Given that we perceive pitch in an exponential relationship to frequency, the linear nature of the FFT presents a problem. Generally, this problem is compensated for by using a larger FFT size, which reduces the band spacing. Using 2048 samples yields a band spacing of about 21.5 Hz; 8192 provides a roughly 5 Hz spacing between analysis bands.

**The Uncertainty Principle**

While it would appear to be preferable to use as large an FFT size as possible for better frequency resolution, such an assumption is not always correct. With the FFT there is a tradeoff between time resolution and frequency resolution, similar to Heisenberg’s *Uncertainty Principle*. Heisenberg found that the more you looked for the velocity of an object, the less you knew about its position, and vice versa. For the FFT, the more look for frequency, the less you know about time. This uncertainty arises because the Fourier Transform can not distinguish between a frequency that appears at the beginning of a transform window, and one that appears halfway into the transform window (or any other time within the window). Any frequency appearing at any time within the window is analyzed as being present for the entire window. Since you add samples to the window to increase frequency resolution, you are also adding a greater period of time that is being analyzed, and consequently lowering the time resolution of the analysis.

For example, a 512-sample FFT window lasts approximately 12 ms (size/SR). Within that 12 ms window we lack time knowledge of events. If you double the window to 1024 samples, you double the time segment to approximately 24 ms. Each doubling of the window doubles the length of time for analysis, and halves our time resolution. At 4096 samples, our time resolution is reduced to approximately 93 ms, which is quite noticeable.

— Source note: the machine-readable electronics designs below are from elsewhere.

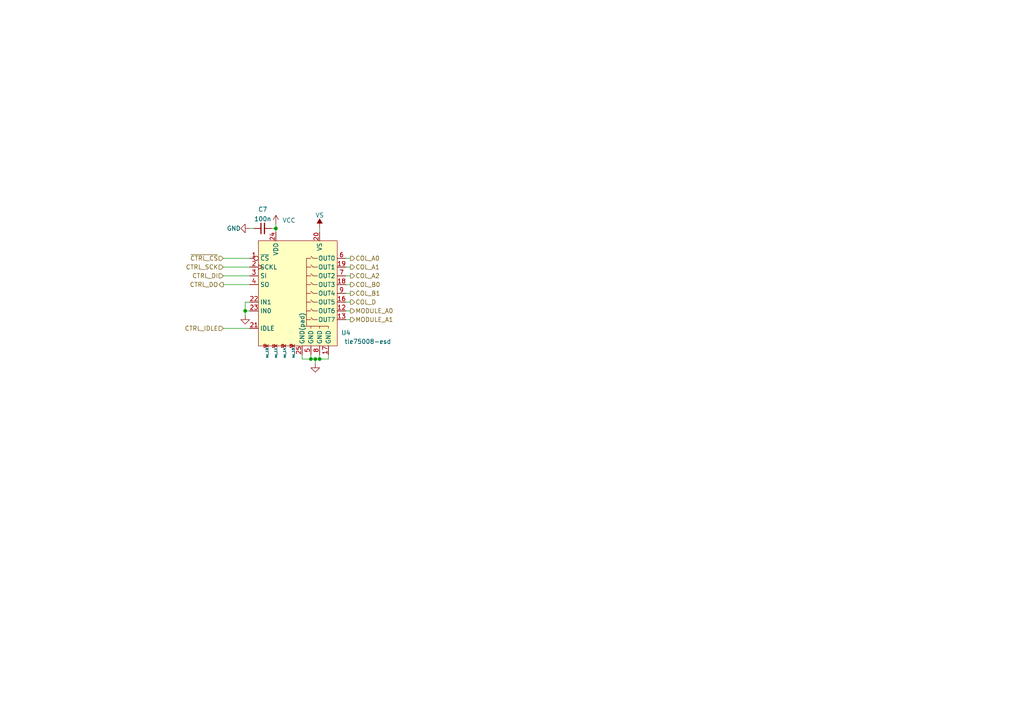
<source format=kicad_sch>
(kicad_sch (version 20210621) (generator eeschema)

  (uuid 80aafd93-2222-4ab3-b2bd-cda49dae91f1)

  (paper "A4")

  

  (junction (at 92.71 104.14) (diameter 0) (color 0 0 0 0))
  (junction (at 91.44 104.14) (diameter 0) (color 0 0 0 0))
  (junction (at 90.17 104.14) (diameter 0) (color 0 0 0 0))
  (junction (at 80.01 66.2536) (diameter 0) (color 0 0 0 0))
  (junction (at 71.12 90.17) (diameter 0) (color 0 0 0 0))

  (wire (pts (xy 100.33 82.55) (xy 101.6 82.55))
    (stroke (width 0) (type default) (color 0 0 0 0))
    (uuid 05c00ae4-f36c-49b1-92fa-fee1d95aef91)
  )
  (wire (pts (xy 64.77 77.47) (xy 72.39 77.47))
    (stroke (width 0) (type default) (color 0 0 0 0))
    (uuid 07454e63-c365-4a6d-98bb-61b470170d13)
  )
  (wire (pts (xy 64.77 74.93) (xy 72.39 74.93))
    (stroke (width 0) (type default) (color 0 0 0 0))
    (uuid 0c3d3d83-955f-4b51-886b-c03e024132b9)
  )
  (wire (pts (xy 100.33 87.63) (xy 101.6 87.63))
    (stroke (width 0) (type default) (color 0 0 0 0))
    (uuid 0f958ec0-c0db-404b-b606-b9dc7c902065)
  )
  (wire (pts (xy 78.74 66.2536) (xy 80.01 66.2536))
    (stroke (width 0) (type default) (color 0 0 0 0))
    (uuid 2486ad8f-ab64-414a-a8a3-48cdacc12982)
  )
  (wire (pts (xy 80.01 66.2536) (xy 80.01 67.31))
    (stroke (width 0) (type default) (color 0 0 0 0))
    (uuid 2ce7d81d-a53e-483f-aa5c-673d1f60b7ff)
  )
  (wire (pts (xy 80.01 64.9836) (xy 80.01 66.2536))
    (stroke (width 0) (type default) (color 0 0 0 0))
    (uuid 2ce7d81d-a53e-483f-aa5c-673d1f60b7ff)
  )
  (wire (pts (xy 100.33 77.47) (xy 101.6 77.47))
    (stroke (width 0) (type default) (color 0 0 0 0))
    (uuid 40b1e333-3804-4456-b3b4-473bce068002)
  )
  (wire (pts (xy 87.63 102.87) (xy 87.63 104.14))
    (stroke (width 0) (type default) (color 0 0 0 0))
    (uuid 4240d641-02e5-445f-a9fc-0a00207eb6db)
  )
  (wire (pts (xy 87.63 104.14) (xy 90.17 104.14))
    (stroke (width 0) (type default) (color 0 0 0 0))
    (uuid 4240d641-02e5-445f-a9fc-0a00207eb6db)
  )
  (wire (pts (xy 90.17 104.14) (xy 91.44 104.14))
    (stroke (width 0) (type default) (color 0 0 0 0))
    (uuid 4240d641-02e5-445f-a9fc-0a00207eb6db)
  )
  (wire (pts (xy 91.44 104.14) (xy 91.44 105.41))
    (stroke (width 0) (type default) (color 0 0 0 0))
    (uuid 4240d641-02e5-445f-a9fc-0a00207eb6db)
  )
  (wire (pts (xy 64.77 95.25) (xy 72.39 95.25))
    (stroke (width 0) (type default) (color 0 0 0 0))
    (uuid 4a0399e7-7d15-4c2f-99df-14450dabaa52)
  )
  (wire (pts (xy 64.77 82.55) (xy 72.39 82.55))
    (stroke (width 0) (type default) (color 0 0 0 0))
    (uuid 4d2ea463-27ca-4e6d-b0d9-28f6cbb6430b)
  )
  (wire (pts (xy 71.12 87.63) (xy 72.39 87.63))
    (stroke (width 0) (type default) (color 0 0 0 0))
    (uuid 4fe3e2c5-d278-488d-b547-78966ec6a783)
  )
  (wire (pts (xy 71.12 90.17) (xy 71.12 87.63))
    (stroke (width 0) (type default) (color 0 0 0 0))
    (uuid 4fe3e2c5-d278-488d-b547-78966ec6a783)
  )
  (wire (pts (xy 71.12 91.44) (xy 71.12 90.17))
    (stroke (width 0) (type default) (color 0 0 0 0))
    (uuid 4fe3e2c5-d278-488d-b547-78966ec6a783)
  )
  (wire (pts (xy 72.39 66.2536) (xy 73.66 66.2536))
    (stroke (width 0) (type default) (color 0 0 0 0))
    (uuid 54300fd8-6d4a-4f8c-8614-1e1d71e75695)
  )
  (wire (pts (xy 100.33 80.01) (xy 101.6 80.01))
    (stroke (width 0) (type default) (color 0 0 0 0))
    (uuid 62889d08-5e64-4e96-a63c-45f1e9dc15ad)
  )
  (wire (pts (xy 100.33 92.71) (xy 101.6 92.71))
    (stroke (width 0) (type default) (color 0 0 0 0))
    (uuid 7b536887-cbac-4eac-8912-3124641570d3)
  )
  (wire (pts (xy 92.71 66.04) (xy 92.71 67.31))
    (stroke (width 0) (type default) (color 0 0 0 0))
    (uuid 9e865ea6-1e92-4b0a-95b5-a4cf3c2b8ab3)
  )
  (wire (pts (xy 92.71 102.87) (xy 92.71 104.14))
    (stroke (width 0) (type default) (color 0 0 0 0))
    (uuid a193444d-8d72-453e-a9e8-0efbdd36782e)
  )
  (wire (pts (xy 90.17 102.87) (xy 90.17 104.14))
    (stroke (width 0) (type default) (color 0 0 0 0))
    (uuid ac36835d-cc2d-4676-a860-468caa753bfe)
  )
  (wire (pts (xy 71.12 90.17) (xy 72.39 90.17))
    (stroke (width 0) (type default) (color 0 0 0 0))
    (uuid accf76a8-f5b1-4f83-8f21-9c5980a992e5)
  )
  (wire (pts (xy 100.33 85.09) (xy 101.6 85.09))
    (stroke (width 0) (type default) (color 0 0 0 0))
    (uuid d6d0e6e0-c858-4454-accd-a873d3678aa4)
  )
  (wire (pts (xy 100.33 90.17) (xy 101.6 90.17))
    (stroke (width 0) (type default) (color 0 0 0 0))
    (uuid ef927ce0-8290-48a1-9619-b1788f177cb1)
  )
  (wire (pts (xy 64.77 80.01) (xy 72.39 80.01))
    (stroke (width 0) (type default) (color 0 0 0 0))
    (uuid f02e3bb1-55c9-4e4e-ade7-f48aad1424d8)
  )
  (wire (pts (xy 92.71 104.14) (xy 95.25 104.14))
    (stroke (width 0) (type default) (color 0 0 0 0))
    (uuid f2127315-6ec7-4bc5-b38d-f83812f04c22)
  )
  (wire (pts (xy 95.25 102.87) (xy 95.25 104.14))
    (stroke (width 0) (type default) (color 0 0 0 0))
    (uuid f2127315-6ec7-4bc5-b38d-f83812f04c22)
  )
  (wire (pts (xy 91.44 104.14) (xy 92.71 104.14))
    (stroke (width 0) (type default) (color 0 0 0 0))
    (uuid f2127315-6ec7-4bc5-b38d-f83812f04c22)
  )
  (wire (pts (xy 100.33 74.93) (xy 101.6 74.93))
    (stroke (width 0) (type default) (color 0 0 0 0))
    (uuid fa674e57-0386-4ce4-a27c-6e2787145af7)
  )

  (hierarchical_label "COL_A0" (shape output) (at 101.6 74.93 0)
    (effects (font (size 1.27 1.27)) (justify left))
    (uuid 0b0160d9-04d5-4449-8a39-efbdaebe3425)
  )
  (hierarchical_label "CTRL_DO" (shape output) (at 64.77 82.55 180)
    (effects (font (size 1.27 1.27)) (justify right))
    (uuid 14163eee-e140-4928-941f-aaa97c1c7a09)
  )
  (hierarchical_label "MODULE_A1" (shape output) (at 101.6 92.71 0)
    (effects (font (size 1.27 1.27)) (justify left))
    (uuid 23991026-0bd6-48a0-a186-4862e9d2f0a3)
  )
  (hierarchical_label "COL_D" (shape output) (at 101.6 87.63 0)
    (effects (font (size 1.27 1.27)) (justify left))
    (uuid 2820620f-de85-4fa0-952b-18ba89f47b6a)
  )
  (hierarchical_label "~{CTRL_CS}" (shape input) (at 64.77 74.93 180)
    (effects (font (size 1.27 1.27)) (justify right))
    (uuid 2f7125c8-cf0d-4864-9574-fcec3f3958ec)
  )
  (hierarchical_label "COL_B1" (shape output) (at 101.6 85.09 0)
    (effects (font (size 1.27 1.27)) (justify left))
    (uuid 368ca5f7-84a3-4e1d-ba24-707cc95fadb0)
  )
  (hierarchical_label "COL_A1" (shape output) (at 101.6 77.47 0)
    (effects (font (size 1.27 1.27)) (justify left))
    (uuid 41906463-fa4f-41bd-a75b-e1db27377f41)
  )
  (hierarchical_label "CTRL_DI" (shape input) (at 64.77 80.01 180)
    (effects (font (size 1.27 1.27)) (justify right))
    (uuid 52c79e59-d9f7-44a4-a17a-d8d25950b48a)
  )
  (hierarchical_label "CTRL_SCK" (shape input) (at 64.77 77.47 180)
    (effects (font (size 1.27 1.27)) (justify right))
    (uuid 5b56b5c4-7355-4115-9dec-bace24b76ee4)
  )
  (hierarchical_label "COL_A2" (shape output) (at 101.6 80.01 0)
    (effects (font (size 1.27 1.27)) (justify left))
    (uuid cdd28b13-87fc-4dad-b6d6-4a7c19eddb71)
  )
  (hierarchical_label "COL_B0" (shape output) (at 101.6 82.55 0)
    (effects (font (size 1.27 1.27)) (justify left))
    (uuid cf15f46d-192d-4104-82c8-298d34feb85f)
  )
  (hierarchical_label "MODULE_A0" (shape output) (at 101.6 90.17 0)
    (effects (font (size 1.27 1.27)) (justify left))
    (uuid e490b433-e818-4a88-bf54-6219cf019700)
  )
  (hierarchical_label "CTRL_IDLE" (shape input) (at 64.77 95.25 180)
    (effects (font (size 1.27 1.27)) (justify right))
    (uuid e97ee6ed-0246-4a75-946c-b995a91994f7)
  )

  (symbol (lib_id "power:VS") (at 92.71 66.04 0) (unit 1)
    (in_bom yes) (on_board yes) (fields_autoplaced)
    (uuid 455bbc02-4eeb-4f91-a012-a20ad278bb99)
    (property "Reference" "#PWR0120" (id 0) (at 87.63 69.85 0)
      (effects (font (size 1.27 1.27)) hide)
    )
    (property "Value" "VS" (id 1) (at 92.71 62.4355 0))
    (property "Footprint" "" (id 2) (at 92.71 66.04 0)
      (effects (font (size 1.27 1.27)) hide)
    )
    (property "Datasheet" "" (id 3) (at 92.71 66.04 0)
      (effects (font (size 1.27 1.27)) hide)
    )
    (pin "1" (uuid 0a8a5095-0d11-48fd-94cc-ccb036daaf4f))
  )

  (symbol (lib_id "vogelchr_ic:tle75008-esd") (at 86.36 85.09 0) (unit 1)
    (in_bom yes) (on_board yes)
    (uuid 55f4bf9d-413b-488e-90cd-17c9dac338a9)
    (property "Reference" "U4" (id 0) (at 100.33 96.52 0))
    (property "Value" "tle75008-esd" (id 1) (at 106.68 99.06 0))
    (property "Footprint" "vogelchr_package_so:Infineon-PG-TSDSO-24-51" (id 2) (at 101.6 107.95 0)
      (effects (font (size 1.27 1.27)) hide)
    )
    (property "Datasheet" "https://www.infineon.com/dgdl/Infineon-TLE75008-ESD-DataSheet-v01_10-EN.pdf?fileId=5546d4626102d35a01610988ad8e78eb" (id 3) (at 101.6 105.41 0)
      (effects (font (size 1.27 1.27)) hide)
    )
    (pin "1" (uuid 3f849b0a-b53a-4fa7-8935-c2f5133352c5))
    (pin "10" (uuid d3251eb7-8bd8-40bc-844d-eacaaf8e60e6))
    (pin "11" (uuid c6898c57-621e-4d95-9db8-198d226f7f8f))
    (pin "12" (uuid 52d1acdb-f134-4dfc-b60d-2e6f3c602eb5))
    (pin "13" (uuid 8ed6fb56-7e35-4cf5-8bc2-1a9dd9e04853))
    (pin "14" (uuid f040d22f-2413-46b1-b9f1-36636dc1cf78))
    (pin "15" (uuid 1f7887ea-c194-408f-bf0b-3393caf7c8dd))
    (pin "16" (uuid be15f605-dd46-44de-a446-70bc2fbbb8e2))
    (pin "17" (uuid b29d59b3-d68f-4acf-963f-135353244065))
    (pin "18" (uuid 278850f1-6fd1-4770-9039-9fcb71f7b3b3))
    (pin "19" (uuid 12e4c074-c33f-4787-8241-e6a3fa72662d))
    (pin "2" (uuid 986e16e4-88a3-4629-8786-58803946d973))
    (pin "20" (uuid 9ab102a8-b086-42d2-b4ea-d9d4848d32e1))
    (pin "21" (uuid 9dcc1e9b-b3d4-42b5-8792-8ae2f239e19c))
    (pin "22" (uuid 619c01eb-a36f-4466-a346-960ccf37e416))
    (pin "23" (uuid 3fddba12-b521-4b4c-b692-b69602ca6eb5))
    (pin "24" (uuid 3c264ace-d044-46e8-a752-34c1b38f7477))
    (pin "25" (uuid 1e8bc1a0-f6f0-4722-bc83-238fb76d0f82))
    (pin "3" (uuid eaa3d40e-e98a-4c5d-8d8a-d75a17ce9dde))
    (pin "4" (uuid 6c4ad00f-1d6a-4343-8f2f-5e979a426ad0))
    (pin "5" (uuid ccde695d-260e-4a98-b3eb-46d288f69d88))
    (pin "6" (uuid 62afa794-0cb0-46c5-878f-759e06a9c00a))
    (pin "7" (uuid 70bf2b61-c2ba-47bf-919f-000c16229d46))
    (pin "8" (uuid f11150e1-b93e-44bd-a739-83fb61068fd1))
    (pin "9" (uuid 3c0f5c5d-2172-47a1-8d26-50c890ce0231))
  )

  (symbol (lib_id "power:VCC") (at 80.01 64.9836 0) (unit 1)
    (in_bom yes) (on_board yes)
    (uuid 5eb0a1ca-d107-45c2-96fb-f97b7b4291e2)
    (property "Reference" "#PWR0157" (id 0) (at 80.01 68.7936 0)
      (effects (font (size 1.27 1.27)) hide)
    )
    (property "Value" "VCC" (id 1) (at 83.82 63.919 0))
    (property "Footprint" "" (id 2) (at 80.01 64.9836 0)
      (effects (font (size 1.27 1.27)) hide)
    )
    (property "Datasheet" "" (id 3) (at 80.01 64.9836 0)
      (effects (font (size 1.27 1.27)) hide)
    )
    (pin "1" (uuid c484249e-c164-4cee-803b-c4196a596d80))
  )

  (symbol (lib_id "Device:C_Small") (at 76.2 66.2536 90) (unit 1)
    (in_bom yes) (on_board yes) (fields_autoplaced)
    (uuid e4e4ef3a-5c42-4a78-bb0f-031ab2e2d5b9)
    (property "Reference" "C7" (id 0) (at 76.2 60.7249 90))
    (property "Value" "100n" (id 1) (at 76.2 63.5 90))
    (property "Footprint" "Capacitor_SMD:C_0603_1608Metric" (id 2) (at 76.2 66.2536 0)
      (effects (font (size 1.27 1.27)) hide)
    )
    (property "Datasheet" "~" (id 3) (at 76.2 66.2536 0)
      (effects (font (size 1.27 1.27)) hide)
    )
    (pin "1" (uuid 6277994d-15b8-45dd-9d99-8dd048d9c5c1))
    (pin "2" (uuid 88ef7452-142f-4219-b995-85a0746da32c))
  )

  (symbol (lib_id "power:GND") (at 91.44 105.41 0) (unit 1)
    (in_bom yes) (on_board yes)
    (uuid e8f9e40f-d0e3-43e7-9f96-4d7c79bb16fa)
    (property "Reference" "#PWR0121" (id 0) (at 91.44 111.76 0)
      (effects (font (size 1.27 1.27)) hide)
    )
    (property "Value" "GND" (id 1) (at 91.44 107.95 90)
      (effects (font (size 1.27 1.27)) (justify right) hide)
    )
    (property "Footprint" "" (id 2) (at 91.44 105.41 0)
      (effects (font (size 1.27 1.27)) hide)
    )
    (property "Datasheet" "" (id 3) (at 91.44 105.41 0)
      (effects (font (size 1.27 1.27)) hide)
    )
    (pin "1" (uuid 00996aa0-5ed7-4713-852b-c44112f3f231))
  )

  (symbol (lib_id "power:GND") (at 72.39 66.2536 270) (unit 1)
    (in_bom yes) (on_board yes)
    (uuid ebff2757-4a60-456e-acd5-31e2b2e7d6b7)
    (property "Reference" "#PWR0154" (id 0) (at 66.04 66.2536 0)
      (effects (font (size 1.27 1.27)) hide)
    )
    (property "Value" "GND" (id 1) (at 69.85 66.2536 90)
      (effects (font (size 1.27 1.27)) (justify right))
    )
    (property "Footprint" "" (id 2) (at 72.39 66.2536 0)
      (effects (font (size 1.27 1.27)) hide)
    )
    (property "Datasheet" "" (id 3) (at 72.39 66.2536 0)
      (effects (font (size 1.27 1.27)) hide)
    )
    (pin "1" (uuid 6e3ae77b-4c0c-4d8e-a81c-ba1d70d9a589))
  )

  (symbol (lib_id "power:GND") (at 71.12 91.44 0) (unit 1)
    (in_bom yes) (on_board yes)
    (uuid f8d22a3c-967b-4ce2-b184-4c54ae19a769)
    (property "Reference" "#PWR0119" (id 0) (at 71.12 97.79 0)
      (effects (font (size 1.27 1.27)) hide)
    )
    (property "Value" "GND" (id 1) (at 71.12 93.98 90)
      (effects (font (size 1.27 1.27)) (justify right) hide)
    )
    (property "Footprint" "" (id 2) (at 71.12 91.44 0)
      (effects (font (size 1.27 1.27)) hide)
    )
    (property "Datasheet" "" (id 3) (at 71.12 91.44 0)
      (effects (font (size 1.27 1.27)) hide)
    )
    (pin "1" (uuid c238adb6-7f6d-4bda-9722-0330382efbd1))
  )
)

</source>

To work around this uncertainty problem you typically use overlapping analysis windows. However, overlapping windows can add an echo-type effect to the re synthesis, and will thicken the sound.

**FFT Parameters**

- FFT Size: The size of the analysis window, in samples. For the FFT, the size must be a power of 2. The size of the FFT will equal the number of frequency analysis bands, evenly spaced from 0 Hz to the Sampling Rate at multiples of SR/FFTsize. Half of the bands (up to the Nyquist Frequency) are usable.
- Window Type: The short-time amplitude envelope applied to the segment of audio being analyzed by the FFT. In general, bell-shaped envelopes are best for analysis.
- Bin: For one analysis segment, each frequency band being analyzed and its corresponding amplitude are represented together as a pair of numbers. This pair of numbers is a bin. Since the FFT size equals the number of analysis frequency bands, the FFT size will also equal the number of bins.
- Frame: The collection of bins for one analysis segment. If the FFT size is 512, then there are 512 frequency bands being analyzed, and consequently, 512 bins in the frame. The frame corresponds to the audio segment being analyzed at any given point in time. For purposes of understanding time manipulation via phase vocoding, you can also think of the frame as the frequency
*snap shot* of an analysis window.
- Overlaps: the number of overlapping analysis windows applied to the input signal. More overlaps can provide greater time detail.
- Hop Size: the distance between the start of overlapping analysis windows. This hop size, or skip, is usually determined by spacing overlapping windows evenly at a distance of 1/#_overlaps times the FFT size.

**FFT Problems (applies to all versions of the FT)**

- The FFT assumes the input is periodic, which implies infinity. Infinitely periodic signals don’t change pitch.
- The spacing of frequency analysis bands is linear, while our perception of pitch is exponential.
- The Uncertainty Principle applies to measurements of frequency and time. Larger FFT sizes give better frequency resolution, but worsen the time resolution, and vice versa. The FFT cannot distinguish start times of frequency components within a window.